Eine Gruppe einflussreicher Bewohner setzte sich für die Freilassung der sechs UN-Mitarbeiter - neben dem Deutschen eine irakische und palästinensische Frau, ein Kolumbianer und zwei Jemeniten - ein. Er sei mit den freigelassenen Geiseln auf dem Weg in die jemenitische Hauptstadt Sanaa, sagte Verhandlungsführer und Elektrizitätsminister Saleh Someh am Mittwoch.

Dort würden sie zum Büro der Vereinten Nationen gebracht. Ein UN-Mitarbeiter in Sanaa sagte, er warte noch auf eine Bestätigung der Berichte. Für die Freilassung sei kein Lösegeld gezahlt worden, sagte Someh. Zudem habe die jemenitische Regierung keine Zusagen über die Entlassung von Häftlingen gemacht.
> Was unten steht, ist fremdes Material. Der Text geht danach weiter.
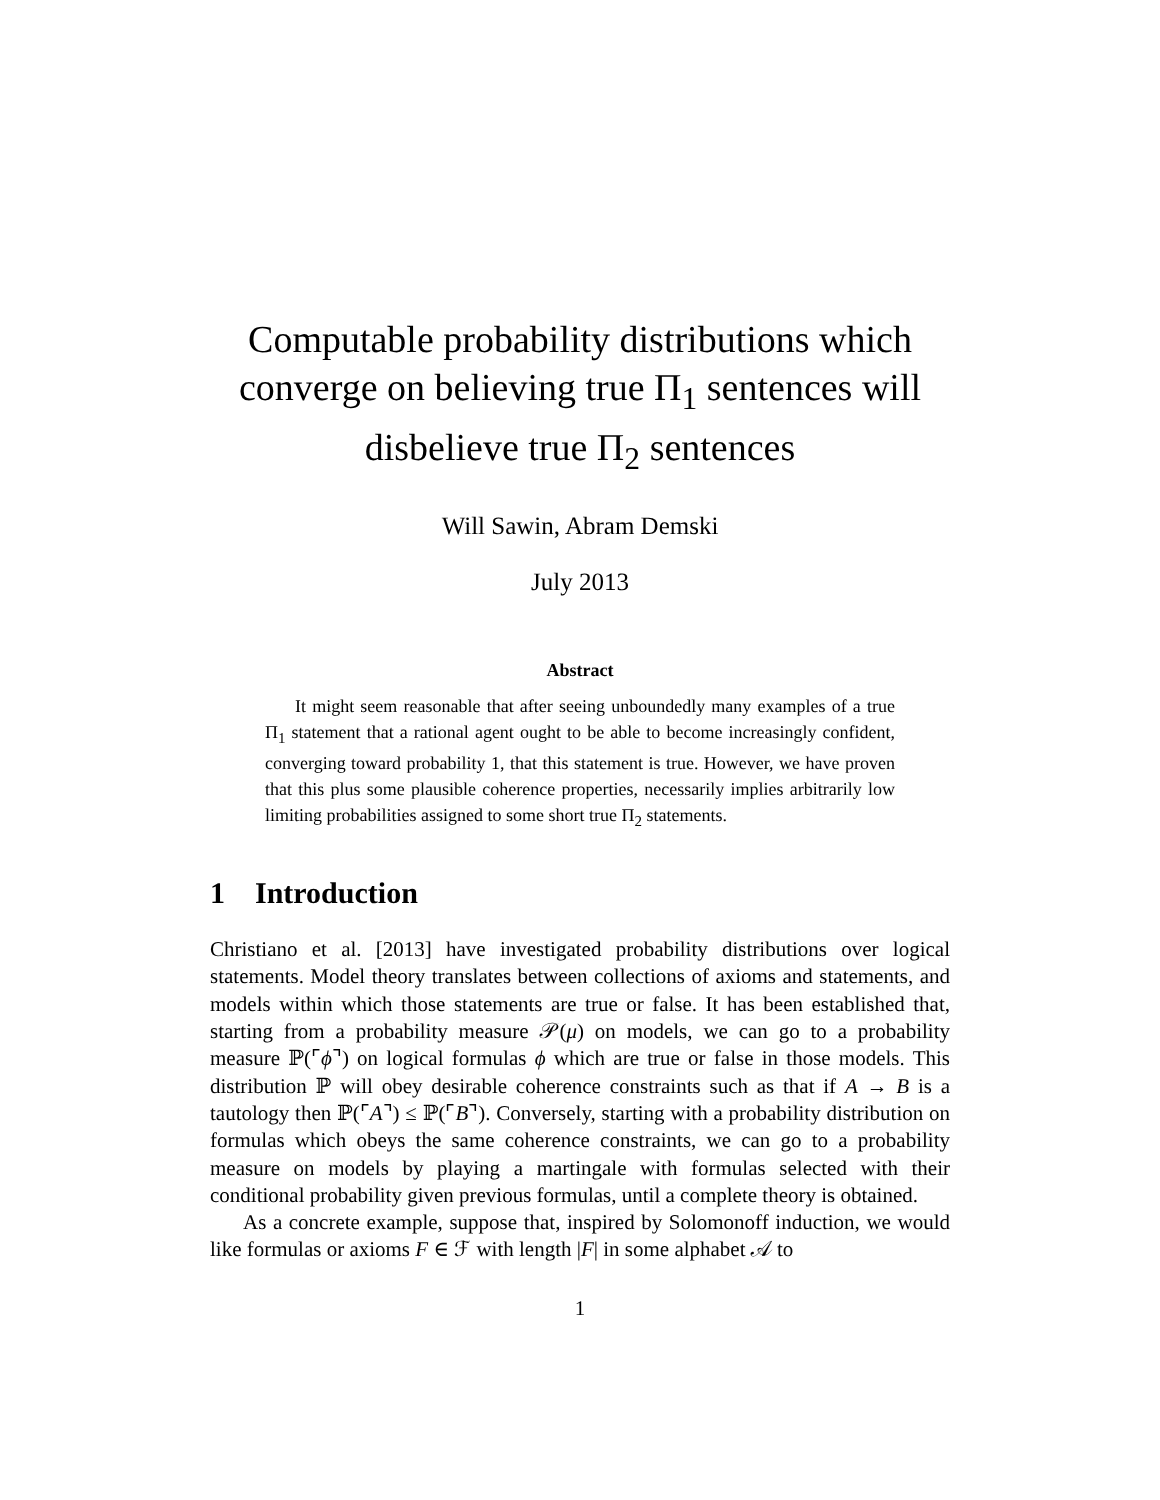Computable probability distributions which converge on believing true Π<sub>1</sub> sentences will disbelieve true Π<sub>2</sub> sentences
Will Sawin, Abram Demski
July 2013
Abstract
It might seem reasonable that after seeing unboundedly many examples of a true Π<sub>1</sub> statement that a rational agent ought to be able to become increasingly confident, converging toward probability 1, that this statement is true. However, we have proven that this plus some plausible coherence properties, necessarily implies arbitrarily low limiting probabilities assigned to some short true Π<sub>2</sub> statements.
1 Introduction
Christiano et al. [2013] have investigated probability distributions over logical statements. Model theory translates between collections of axioms and statements, and models within which those statements are true or false. It has been established that, starting from a probability measure 𝒫(μ) on models, we can go to a probability measure ℙ(⌜ϕ⌝) on logical formulas ϕ which are true or false in those models. This distribution ℙ will obey desirable coherence constraints such as that if A → B is a tautology then ℙ(⌜A⌝) ≤ ℙ(⌜B⌝). Conversely, starting with a probability distribution on formulas which obeys the same coherence constraints, we can go to a probability measure on models by playing a martingale with formulas selected with their conditional probability given previous formulas, until a complete theory is obtained.
As a concrete example, suppose that, inspired by Solomonoff induction, we would like formulas or axioms F ∈ ℱ with length |F| in some alphabet 𝒜 to
1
Unterdessen ist auch zweieinhalb Jahre nach der Entführung einer fünfköpfigen deutschen Familie im Jemen das Schicksal von drei der Geiseln weiter unklar. Das Auswärtige Amt bemühe sich um Aufklärung, kämpfe aber mit der „extrem gespannten Sicherheitslage“ vor Ort, teilte eine Sprecherin mit. Bereits vorigen Juli habe der Krisenbeauftragte des Außenamts die jemenitischen Behörden in Gesprächen auf die Dringlichkeit des Falls hingewiesen.

Der von inneren Unruhen zerrüttete Jemen hat sich in der Vergangenheit wiederholt als gefährliches Pflaster für Ausländer erwiesen. Immer wieder kommt es dort zu Entführungen, um Zugeständnisse von der Regierung zu erpressen. Allein seit Ende 2005 wurden mindestens 15 deutsche Staatsbürger im Jemen verschleppt. Die meisten Geiselnahmen endeten jedoch unblutig.